On March 26 Alan Routh responded to a letter to the editor I wrote (also dated March 26). Rather than address the points I raised, he instead chose to discredit my opinions by labelling them as a “disservice.”
Mr. Routh would have done a better service to the public to address the valid problems identified with the bundled referendum rather than play to emotions by asserting that a volunteer board of education could never propose something less than prudent, because after all, they are volunteers.
I like many others are thankful to the Board for the time they commit to an unpaid task, and respect them for stepping up. I myself have volunteered countless hours over more than a decade at both municipal and civic pursuits, so I understand the sacrifice the Board members make.
But to declare that the public should not question a referendum that has shortcomings, developed without community input until it was already unveiled, because by doing so we are somehow questioning the dedication of the Board is sheer nonsense. Indeed, it appears to be a strategy designed to deflect attention away from the flawed referendum itself.
So as to the points made in my letter, I offer the following “clarification”:
There is no confusion as to how a referendum interfaces with an operating budget. Money borrowed has to be repaid. The debt service (or mortgage payment in Mr. Routh’s analogy) is paid mainly from an appropriation of property tax revenues. They are not repaid with fairy dust; they are repaid with property tax revenues approved each year by the voters.
So if one believes, as I do, that the PAC and the administrative offices are unnecessary, then the Operating Budget is unduly burdened with debt service costs related to those specific projects.

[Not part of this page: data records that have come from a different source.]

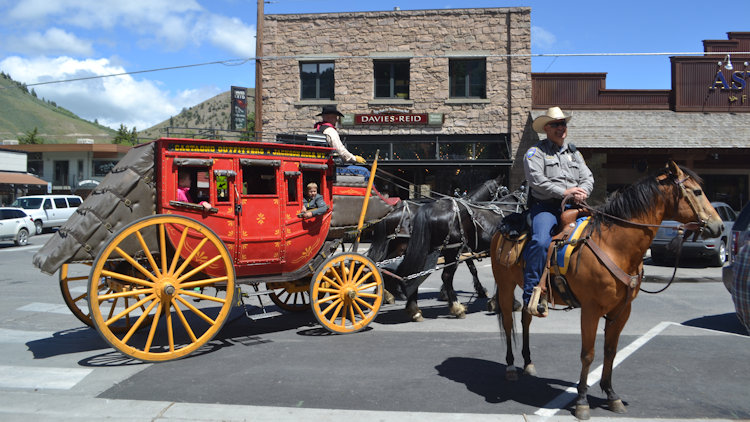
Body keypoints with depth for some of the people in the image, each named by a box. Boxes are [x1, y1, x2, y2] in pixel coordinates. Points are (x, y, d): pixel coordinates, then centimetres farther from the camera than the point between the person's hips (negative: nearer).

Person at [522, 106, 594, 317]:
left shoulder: (574, 153, 24)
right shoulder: (535, 152, 5)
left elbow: (588, 178, 18)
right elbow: (537, 180, -10)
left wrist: (582, 191, -6)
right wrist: (565, 192, -16)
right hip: (545, 206, -6)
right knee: (540, 241, -31)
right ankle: (531, 295, -26)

Not having to pay these costs would allow voters the choice of redirecting the funds (through operating budget or second question approvals) to other educational priorities. On the other hand, raising taxes to pay debt service on unnecessary projects means taxes will need to rise even more to fund desired educational programs down the road.
In this regard the PAC does indeed constrain future program funding flexibility by using scarce tax revenues to pay for unnecessary projects.

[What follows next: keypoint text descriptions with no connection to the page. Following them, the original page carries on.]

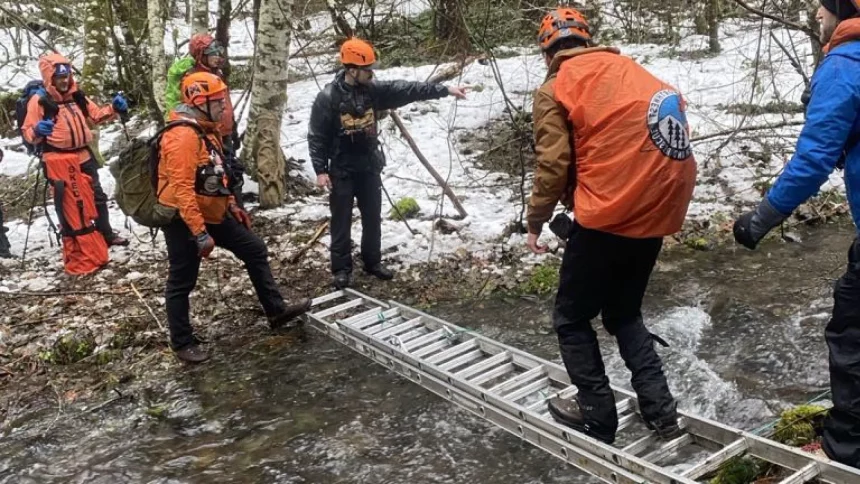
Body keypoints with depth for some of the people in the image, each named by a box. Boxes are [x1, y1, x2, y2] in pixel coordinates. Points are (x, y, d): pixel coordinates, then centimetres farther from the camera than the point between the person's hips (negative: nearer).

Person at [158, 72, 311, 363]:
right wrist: (200, 234, -29)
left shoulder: (207, 130, 9)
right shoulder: (182, 136, -24)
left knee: (255, 250, 13)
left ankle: (276, 311, 23)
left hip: (212, 213, 10)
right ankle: (182, 343, 18)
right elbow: (182, 190, -28)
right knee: (182, 282, 4)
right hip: (183, 220, -10)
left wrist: (232, 205, 20)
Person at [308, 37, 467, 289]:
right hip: (341, 171, -5)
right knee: (341, 221, 4)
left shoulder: (373, 90, -1)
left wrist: (444, 90, -8)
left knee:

The Board made it clear in public comments that bundling the various questions (many of which have merit), would enhance chances of passage of a referendum containing an increasingly unpopular Performing Arts Center. So in that sense the referendum certainly is a grab bag of
good and bad projects meant to appeal to a sufficient number of vested interests to ensure passage. That’s not how strategic capital planning is supposed to be done.

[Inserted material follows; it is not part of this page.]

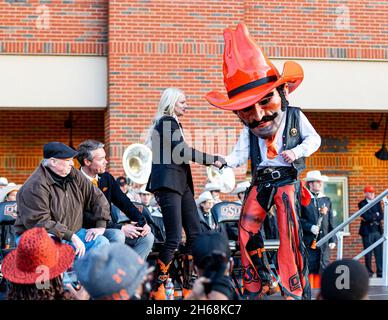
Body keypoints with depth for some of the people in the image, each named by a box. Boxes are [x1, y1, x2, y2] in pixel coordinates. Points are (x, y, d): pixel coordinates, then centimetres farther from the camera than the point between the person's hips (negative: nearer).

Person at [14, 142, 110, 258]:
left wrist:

Mr. Routh makes the claim that “No referendum, no FDK.” That is patently false. Should the current referendum fail, the Board will have the ability to float another bond referendum in the near future to address additional classroom space for FDK and other meritorious projects separately without bundling them with a new PAC and administrative offices. The public does NOT need to approve THIS referendum to expand the elementary schools to allow for FDK, rehabilitate Cougar Field, or address other capital needs that a strategic plan would identify.
The benefits of relocating district offices, according to Mr. Routh, are “hard to quantify.” I rest
my case. If they are hard to quantify than why are they being considered? Only projects with quantifiable benefits should be included in the Referendum.
The debate that is unfolding in our community surrounding the April 21 bond referendum is a good, healthy thing. It is refreshing and frankly overdue in a community where only 12-15 percent of registered voters typically show up to approve school budgets each April. While some obviously see any questioning of the Board as somehow disloyal or offensive, open debate is the hallmark of American society. It is unfortunate that those who favor the rubber stamping of all Board decisions are trying to label residents opposed to the referendum as somehow doing a “disservice” to the Board, the School District, or the broader Chatham community.